EXERCISE DIRECTIONS -
Find and copy each line of the data that includes "ottoman".

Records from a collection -

++++++++

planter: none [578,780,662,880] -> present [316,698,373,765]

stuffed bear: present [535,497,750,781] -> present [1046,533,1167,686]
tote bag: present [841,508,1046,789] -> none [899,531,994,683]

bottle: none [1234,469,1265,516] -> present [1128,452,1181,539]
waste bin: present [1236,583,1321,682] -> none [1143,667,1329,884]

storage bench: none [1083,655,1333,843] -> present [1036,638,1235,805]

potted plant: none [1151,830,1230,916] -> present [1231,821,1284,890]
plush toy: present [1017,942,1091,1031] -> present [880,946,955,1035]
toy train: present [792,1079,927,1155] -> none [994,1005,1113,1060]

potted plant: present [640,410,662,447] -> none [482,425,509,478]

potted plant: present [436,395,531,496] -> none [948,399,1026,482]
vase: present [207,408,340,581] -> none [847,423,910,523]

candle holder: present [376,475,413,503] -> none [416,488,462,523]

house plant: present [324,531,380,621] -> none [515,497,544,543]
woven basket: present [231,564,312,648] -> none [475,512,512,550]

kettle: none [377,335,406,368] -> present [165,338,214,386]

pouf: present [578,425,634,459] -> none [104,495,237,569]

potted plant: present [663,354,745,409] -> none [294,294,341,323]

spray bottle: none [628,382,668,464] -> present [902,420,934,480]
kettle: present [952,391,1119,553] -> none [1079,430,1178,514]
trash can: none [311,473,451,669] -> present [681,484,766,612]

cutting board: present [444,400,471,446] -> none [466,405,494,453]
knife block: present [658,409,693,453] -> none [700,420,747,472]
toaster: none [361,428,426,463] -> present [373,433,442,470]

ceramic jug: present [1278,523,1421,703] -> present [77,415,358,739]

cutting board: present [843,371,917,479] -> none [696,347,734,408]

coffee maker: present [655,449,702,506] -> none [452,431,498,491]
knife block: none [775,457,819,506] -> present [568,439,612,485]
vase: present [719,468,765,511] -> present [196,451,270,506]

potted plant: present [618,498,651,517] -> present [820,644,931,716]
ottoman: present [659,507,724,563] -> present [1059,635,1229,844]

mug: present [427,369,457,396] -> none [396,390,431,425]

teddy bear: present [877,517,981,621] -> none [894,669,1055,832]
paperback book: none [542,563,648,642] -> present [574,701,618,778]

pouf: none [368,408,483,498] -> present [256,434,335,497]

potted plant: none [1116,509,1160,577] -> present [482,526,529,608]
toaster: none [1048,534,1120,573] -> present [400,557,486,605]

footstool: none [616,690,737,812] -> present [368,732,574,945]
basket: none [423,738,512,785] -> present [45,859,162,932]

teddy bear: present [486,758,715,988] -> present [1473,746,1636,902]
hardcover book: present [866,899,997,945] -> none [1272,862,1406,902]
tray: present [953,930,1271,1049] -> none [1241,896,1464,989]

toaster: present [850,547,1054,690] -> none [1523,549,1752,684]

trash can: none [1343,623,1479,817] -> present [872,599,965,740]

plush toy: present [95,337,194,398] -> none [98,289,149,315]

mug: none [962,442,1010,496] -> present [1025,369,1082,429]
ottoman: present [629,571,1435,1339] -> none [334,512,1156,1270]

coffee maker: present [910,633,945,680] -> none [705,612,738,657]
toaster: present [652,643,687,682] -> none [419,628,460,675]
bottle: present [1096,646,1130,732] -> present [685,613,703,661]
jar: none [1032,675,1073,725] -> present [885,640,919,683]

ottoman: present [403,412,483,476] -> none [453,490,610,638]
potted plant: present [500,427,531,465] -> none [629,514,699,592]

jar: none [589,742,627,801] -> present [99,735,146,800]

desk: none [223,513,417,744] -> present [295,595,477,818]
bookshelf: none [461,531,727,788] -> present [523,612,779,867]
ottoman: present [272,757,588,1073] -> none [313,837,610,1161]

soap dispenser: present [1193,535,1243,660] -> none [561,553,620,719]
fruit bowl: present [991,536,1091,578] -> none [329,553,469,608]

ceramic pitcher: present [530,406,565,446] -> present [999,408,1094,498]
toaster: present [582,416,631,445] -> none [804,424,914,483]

++++++++

WRITTEN SOLUTION -
ottoman: present [659,507,724,563] -> present [1059,635,1229,844]
ottoman: present [629,571,1435,1339] -> none [334,512,1156,1270]
ottoman: present [403,412,483,476] -> none [453,490,610,638]
ottoman: present [272,757,588,1073] -> none [313,837,610,1161]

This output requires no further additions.